Não foram erros pequenos nem triviais. Alguns foram monumentais, como o confisco da poupança e a tentação, de um cesarismo doidivanas, de acabar com a inflação "num só golpe", confiscando a poupança popular. A democracia que nos permitia errar de modo fragoroso também nos permitiu um acerto histórico: a implementação, nos governos Itamar Franco e Fernando Henrique, do Plano Real. Ele nasce, sem dúvida, de uma engenharia econômica ímpar, de um rigor técnico até então desconhecido no Brasil nos planos de estabilização, mas acredito que uma das razões de seu sucesso nunca foi suficientemente considerada: ele foi amplamente negociado com a sociedade, com um razoável período de transição entre os dois regimes monetários. Mais uma vez, o gradualismo mostrava a sua sabedoria. A inflação não morreu com um golpe. Ela morreria com inteligência e democracia.
O significativo avanço das condições sociais e a redução do nível de pobreza no Brasil, hoje exaltados em várias línguas, só se deram por conta de políticas que foram se aperfeiçoando ao longo de duas décadas, como a universalização do Funrural, os ganhos reais no salário mínimo e os programas de transferência de renda para famílias em situação de extrema pobreza. O atual governo resolveu reforçar essas políticas quando percebeu que "inovações" como o Fome Zero e o Primeiro Emprego fracassaram.
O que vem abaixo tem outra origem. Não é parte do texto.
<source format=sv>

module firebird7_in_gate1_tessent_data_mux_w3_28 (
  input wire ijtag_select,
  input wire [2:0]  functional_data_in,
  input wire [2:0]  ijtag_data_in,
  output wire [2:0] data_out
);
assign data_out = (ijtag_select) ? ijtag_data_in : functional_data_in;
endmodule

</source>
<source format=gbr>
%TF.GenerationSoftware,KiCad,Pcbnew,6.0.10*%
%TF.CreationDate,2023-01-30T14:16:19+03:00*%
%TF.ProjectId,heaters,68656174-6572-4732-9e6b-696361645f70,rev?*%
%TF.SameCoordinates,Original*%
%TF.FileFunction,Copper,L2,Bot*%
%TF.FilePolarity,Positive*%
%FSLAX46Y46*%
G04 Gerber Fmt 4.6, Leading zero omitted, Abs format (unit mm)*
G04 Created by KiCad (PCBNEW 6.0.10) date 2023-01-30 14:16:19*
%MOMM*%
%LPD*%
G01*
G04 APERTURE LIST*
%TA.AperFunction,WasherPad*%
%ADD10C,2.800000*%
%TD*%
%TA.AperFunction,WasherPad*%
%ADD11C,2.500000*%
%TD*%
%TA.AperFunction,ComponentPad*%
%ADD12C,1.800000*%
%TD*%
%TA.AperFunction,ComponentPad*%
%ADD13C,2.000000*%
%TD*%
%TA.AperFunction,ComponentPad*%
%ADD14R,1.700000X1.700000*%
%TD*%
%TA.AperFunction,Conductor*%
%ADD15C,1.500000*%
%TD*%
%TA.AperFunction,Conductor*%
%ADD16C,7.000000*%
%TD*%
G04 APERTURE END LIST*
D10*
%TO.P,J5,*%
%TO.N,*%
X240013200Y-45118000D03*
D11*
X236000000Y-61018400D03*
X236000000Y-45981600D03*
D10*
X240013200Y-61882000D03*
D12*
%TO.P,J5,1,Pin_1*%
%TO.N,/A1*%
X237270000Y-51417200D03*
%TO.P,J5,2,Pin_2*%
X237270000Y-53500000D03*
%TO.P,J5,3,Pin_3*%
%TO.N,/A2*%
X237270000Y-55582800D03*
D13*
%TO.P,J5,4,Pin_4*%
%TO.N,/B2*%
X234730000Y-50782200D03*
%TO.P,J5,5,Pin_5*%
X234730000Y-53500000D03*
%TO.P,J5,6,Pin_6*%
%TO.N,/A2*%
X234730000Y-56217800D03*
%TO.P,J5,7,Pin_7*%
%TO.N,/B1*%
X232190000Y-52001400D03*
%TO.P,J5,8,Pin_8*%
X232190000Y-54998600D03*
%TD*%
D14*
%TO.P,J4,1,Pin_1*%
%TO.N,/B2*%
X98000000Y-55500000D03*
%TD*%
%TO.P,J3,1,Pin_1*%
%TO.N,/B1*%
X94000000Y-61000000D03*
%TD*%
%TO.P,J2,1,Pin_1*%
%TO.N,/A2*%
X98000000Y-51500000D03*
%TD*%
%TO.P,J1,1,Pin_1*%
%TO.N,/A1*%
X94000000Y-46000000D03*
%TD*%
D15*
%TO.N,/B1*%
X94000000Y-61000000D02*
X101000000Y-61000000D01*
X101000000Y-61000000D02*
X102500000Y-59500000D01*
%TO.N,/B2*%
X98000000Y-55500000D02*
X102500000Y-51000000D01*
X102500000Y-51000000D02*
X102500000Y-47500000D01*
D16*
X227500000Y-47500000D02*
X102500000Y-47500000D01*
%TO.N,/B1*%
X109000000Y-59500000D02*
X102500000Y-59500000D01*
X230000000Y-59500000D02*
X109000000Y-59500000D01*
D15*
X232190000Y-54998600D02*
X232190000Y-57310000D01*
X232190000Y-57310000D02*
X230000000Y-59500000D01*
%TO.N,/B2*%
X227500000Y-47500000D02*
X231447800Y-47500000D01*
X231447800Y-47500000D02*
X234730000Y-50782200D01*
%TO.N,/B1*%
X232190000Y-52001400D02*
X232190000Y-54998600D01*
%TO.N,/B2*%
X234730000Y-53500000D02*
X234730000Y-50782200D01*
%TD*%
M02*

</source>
Também é um dado da realidade que as balizas da estabilidade, cuja régua e compasso são o Plano Real, foram mantidas (mais no primeiro do que no segundo mandato).
O crescimento, o desenvolvimento e o bem-estar não são manifestações divinas. Não estão garantidos por alguma ordem superior, a que estamos necessariamente destinados. Existem em função das escolhas que fazemos. Sou muito otimista sobre as possibilidades do Brasil. Se, antes, parecíamos condenados a ter um futuro inalcançável, hoje já se pode dizer que temos até um passado bastante virtuoso. Mas é preciso cercar as margens de erro para que continuemos num ciclo virtuoso. Dados recentes divulgados pelo IBGE demonstram que voltamos a ter um déficit externo preocupante e que a taxa de investimento está bem abaixo do desejável especialmente no caso do setor público para assegurar no futuro a expansão necessária da economia e do consumo. Afinal, os desafios que o Brasil tem pela frente ainda são imensos.
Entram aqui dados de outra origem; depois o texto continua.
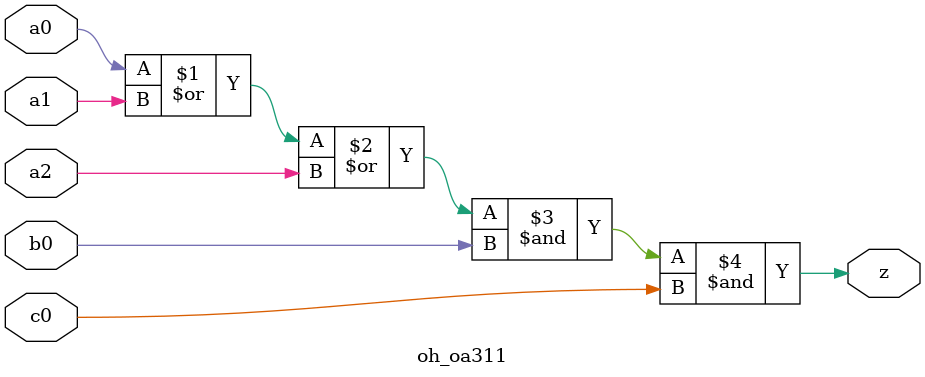
<source format=v>


module oh_oa311 #(parameter DW = 1 ) // array width
   (
    input [DW-1:0]  a0,
    input [DW-1:0]  a1,
    input [DW-1:0]  a2,
    input [DW-1:0]  b0,
    input [DW-1:0]  c0, 
    output [DW-1:0] z
    );
   
   assign z = (a0 | a1 | a2) & b0 & c0;
   
endmodule

</source>
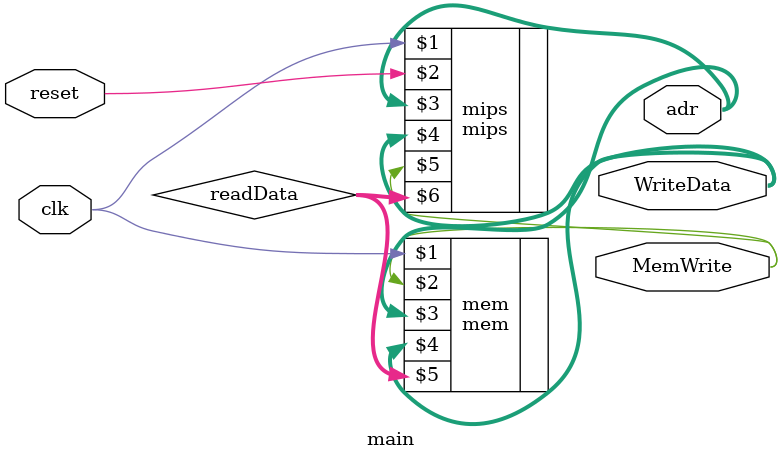
<source format=v>
`timescale 1ns / 1ps

module main(input clk, reset,
				output [31:0] WriteData, adr,
				output MemWrite);
				
wire [31:0] readData;

mips mips(clk, reset, adr, WriteData, MemWrite, readData);

mem mem(clk, MemWrite, adr, WriteData, readData);

endmodule

</source>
Com a Nova República, o Brasil fez a sua escolha pela democracia e pelo Estado de Direito. É essa a experiência que temos de levar adiante, sem experimentalismos e invencionices institucionais. Porque foi ela que nos ensinou as virtudes da responsabilidade inclusive a fiscal. Fazemos, sim, a nossa história; fazemos as nossas escolhas, mas elas só são virtuosas dentro de um desenho institucional estável.
Sejamos todos cativos da democracia. É a única prisão que presta seu tributo à liberdade. Assim, repudiemos a simples sugestão de que menos democracia pode, em certo sentido, implicar mais justiça social. Trata-se apenas de uma fantasia de espíritos totalitários. Povos levados a fazer essa escolha acabam ficando sem a democracia e sem a justiça.